Excerpted records |
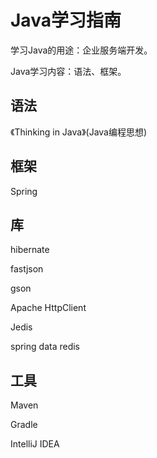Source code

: # Java学习指南

学习Java的用途：企业服务端开发。

Java学习内容：语法、框架。

## 语法

《Thinking in Java》(Java编程思想)

## 框架

Spring

## 库

hibernate

fastjson

gson

Apache HttpClient

Jedis

spring data redis

## 工具

Maven

Gradle

IntelliJ IDEA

Written task | Reproduce each entry exactly as given; no pictures, please.

Task output |
Source code

: # Java学习指南

学习Java的用途：企业服务端开发。

Java学习内容：语法、框架。

## 语法

《Thinking in Java》(Java编程思想)

## 框架

Spring

## 库

hibernate

fastjson

gson

Apache HttpClient

Jedis

spring data redis

## 工具

Maven

Gradle

IntelliJ IDEA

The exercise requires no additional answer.